4. Learning From Mills (or C. Wright Mills, who wrote Sociological Imagination, which was one of American sociology’s first treatments of the postmodern condition. Mills’s main topic was the relationship between personal troubles and public issues.)
Part II: In the second part Denzin works back and forth between social theory texts (Mills, Baudrillard, Barthes, Derrida, poststructuralism, post-modernism, feminist cultural studies, etc) and cinematic representations of life in contemporary America in six films: Blue Velvet, Wall Street, Crimes and Misdemeanors, When Harry Met Sally, sex, lies and videotape, Do the Right Thing. He uses the films as “readings of contemporary life in America, finding postmodern contradictions in them which mirror the everyday in the society and its popular culture.”
Denzin says that his goal is “to fit Mills’s call for a postmodern sociological imagination to Baudrillard’s reading of contemporary America.”
In the preface and the first chapter Denzin defines “postmodern,” post-modernism” and “post-modern self” often and in a few different ways.

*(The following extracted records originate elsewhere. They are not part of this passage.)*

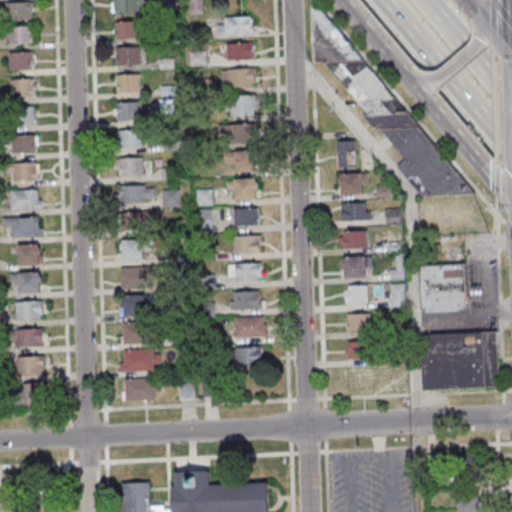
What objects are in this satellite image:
building: (166, 5)
building: (126, 6)
building: (128, 6)
building: (194, 7)
building: (15, 9)
building: (16, 12)
road: (492, 23)
building: (234, 25)
building: (237, 26)
building: (125, 29)
building: (128, 29)
road: (487, 29)
building: (17, 34)
building: (20, 35)
road: (484, 38)
building: (327, 41)
building: (238, 50)
road: (467, 51)
building: (239, 52)
building: (125, 55)
building: (128, 55)
building: (196, 58)
building: (21, 60)
building: (18, 61)
building: (164, 63)
road: (458, 67)
building: (236, 76)
road: (447, 76)
building: (238, 78)
building: (357, 80)
building: (126, 83)
building: (128, 83)
road: (423, 84)
building: (202, 86)
building: (25, 87)
building: (17, 88)
building: (166, 91)
road: (426, 100)
building: (239, 104)
road: (496, 104)
building: (242, 107)
building: (380, 107)
building: (127, 110)
building: (130, 111)
building: (20, 115)
building: (25, 115)
road: (413, 115)
building: (389, 117)
building: (164, 120)
building: (388, 120)
building: (236, 132)
building: (237, 134)
building: (127, 138)
building: (130, 139)
building: (21, 143)
building: (25, 144)
building: (168, 146)
building: (344, 153)
building: (346, 155)
building: (239, 159)
building: (244, 161)
building: (423, 163)
building: (128, 166)
building: (131, 166)
building: (20, 170)
building: (23, 171)
building: (168, 173)
building: (351, 182)
building: (352, 185)
building: (241, 187)
building: (245, 189)
building: (382, 191)
building: (385, 192)
building: (132, 193)
building: (137, 194)
building: (202, 197)
building: (205, 197)
building: (169, 198)
building: (22, 199)
building: (26, 199)
building: (171, 199)
building: (352, 211)
building: (355, 212)
building: (391, 215)
building: (244, 216)
building: (394, 217)
road: (409, 217)
building: (246, 218)
building: (133, 219)
building: (202, 220)
building: (142, 221)
building: (205, 221)
building: (22, 227)
building: (24, 227)
building: (352, 239)
building: (353, 240)
building: (244, 243)
building: (247, 246)
building: (392, 246)
building: (134, 248)
building: (132, 250)
building: (25, 253)
building: (29, 254)
road: (79, 255)
road: (298, 255)
building: (204, 256)
building: (174, 257)
building: (353, 265)
building: (355, 267)
building: (395, 270)
building: (397, 270)
building: (243, 271)
building: (245, 273)
building: (135, 275)
building: (139, 277)
road: (484, 279)
building: (25, 281)
building: (204, 281)
building: (29, 282)
building: (444, 287)
building: (444, 288)
building: (354, 293)
building: (357, 295)
building: (395, 296)
building: (398, 296)
building: (244, 300)
building: (246, 302)
building: (131, 304)
building: (134, 305)
building: (26, 309)
building: (205, 309)
building: (175, 310)
building: (28, 311)
building: (357, 322)
building: (359, 323)
building: (248, 326)
building: (250, 328)
building: (136, 332)
building: (136, 332)
building: (23, 337)
road: (501, 337)
building: (30, 338)
building: (178, 338)
building: (357, 349)
building: (357, 350)
building: (243, 356)
building: (251, 357)
building: (136, 360)
building: (140, 360)
building: (461, 360)
building: (461, 361)
building: (27, 364)
building: (31, 366)
building: (358, 377)
building: (360, 378)
building: (207, 385)
building: (138, 389)
building: (142, 389)
building: (187, 389)
building: (184, 390)
building: (26, 394)
building: (31, 394)
road: (256, 429)
building: (428, 461)
road: (416, 466)
building: (466, 466)
road: (0, 473)
parking lot: (367, 481)
park: (35, 490)
building: (200, 495)
building: (204, 496)
building: (466, 503)
building: (469, 503)
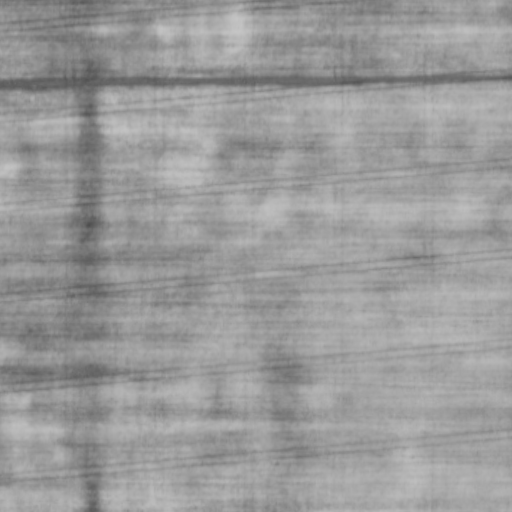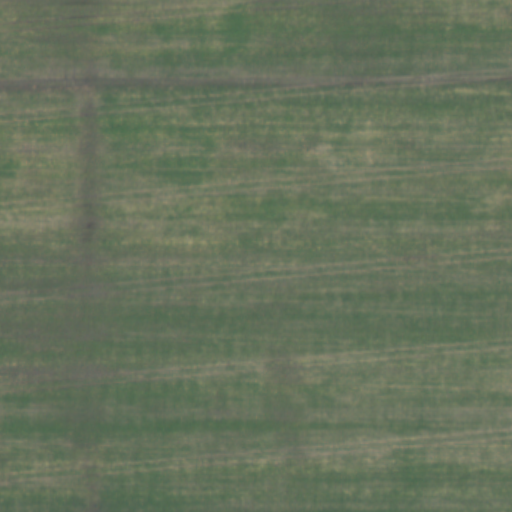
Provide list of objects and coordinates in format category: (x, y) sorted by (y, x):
crop: (256, 255)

I think Denzin does this to get a handle on the sometime vague definition of postmodernism and also to try to show how vast and encompassing postmodernism is, in terms of the way it affects and defines culture and society.
Denzin talks of the postmodern self in terms of three cultural identities: class, gender and race. And, evoking Baudrillard he talks about how “the postmodern self has become a sign of itself, a double dramaturgical reflection anchored in media representations on one side and everyday life on the other.” And Denzin thinks that this double self is too often reduced to its markers of class, race and gender.
Overall, Denzin is interested in finding a new sociology that stays in touch with the experience of the late 20th century. He also wants to figure out how individual human beings can emerge from the things that define them: the signs, the reflections and the assignments of race, class and gender. I think this is a laudable, if ambitious and difficult, goal to achieve. But I worry about the things he worries about and I am happy to follow him and see what he proposes.
What is scary to see is just how much further down the road we are on the postmodern path that Denzin lays out in his book only 13 years ago. The world is so much more hypermediated and remediated, and people, especially young people, are so much more defined by image and reflection, while race, gender and class are still essentially what marks each of us.
It has been occurring to me lately—and this book has been part of the catalyst—just how constructed I am by the post-modern condition. I was at an art gallery the other night, a small one with students and artists commingling, sharing their work, and I realized I was resisting it because the media wasn’t validating their work. Sub-consciously I have come to believe that an actor is not a “true actor” unless he is on the cover of Entertainment Weekly, a painter, not a painter, unless her work is covered in The New York Times. My apartment is top to bottom with representations. My walls are covered with framed movie posters—representations of representations—and I see myself reflected in them. Indiana Jones, Lawrence of Arabia—I have constructed myself, my attitudes of romance, adventure, philosophy in their image. What is real about me? Where is my essential humanness? Who would I be without these images, this postmodern society to form and inform me?
So I find the book readable and interesting if not attempting to be (so far at least) entirely original. Denzin does a very good job of situating theorist and theories in context and in providing summaries of theorist’s work.